Figure: Left: Daily average Goldstein Score, 2016-2019; Right: Daily PSEi closing index, 2016-2019

Executive Summary

Investors, economists, and other actors in the financial sector closely watch the Philippine Stock Exchange Index (PSEi). For investors, they would usually use turn to financial theories to decide when to buy or sell stocks, but they are also affected by the news and their sentiments on the business climate. This paper sought to predict the percent change in the PSEi to using data from the Global Database of Events, Language and Tone (GDELT). Creating a Dask cluster was needed to wrangle the hefty GDELT. After data preprocessing and conducting an exploratory data analysis, machine learning models such as Gradient Boosting Method (GBM) and XGBoost (XGB) were experimented to find the optimum model.

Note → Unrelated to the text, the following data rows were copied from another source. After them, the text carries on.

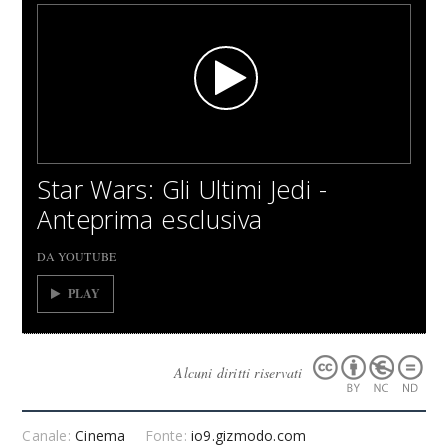
Star Wars: Gli Ultimi Jedi -
Anteprima esclusiva
DA YOUTUBE
PLAY
Alcuni diritti riservati
Canale:
Cinema
Fonte:
io9.gizmodo.com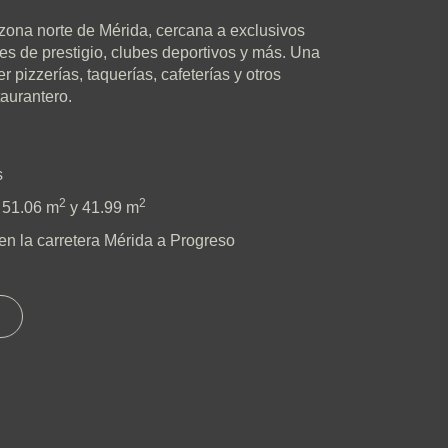
 zona norte de Mérida, cercana a exclusivos
es de prestigio, clubes deportivos y más. Una
 pizzerías, taquerías, cafeterías y otros
taurantero.
s
2
2
, 51.06 m
y 41.99 m
en la carretera Mérida a Progreso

Three prediction analyses were performed: 1) Intraday; 2) 1-day ahead; and 3) 3-day ahead. Consistently, the GBM model provided the lowest Mean Absolute Errors (MAE) of 0.008 for Intrady, 0.008 for 1-day ahead, and 0.013 3-day ahead respectively. Using the optimal model for each prediction analysis, feature importance was employed. This revealed that the Previous PSEi Closing Price, Goldstein score, and Tone were identified as important features for the various models.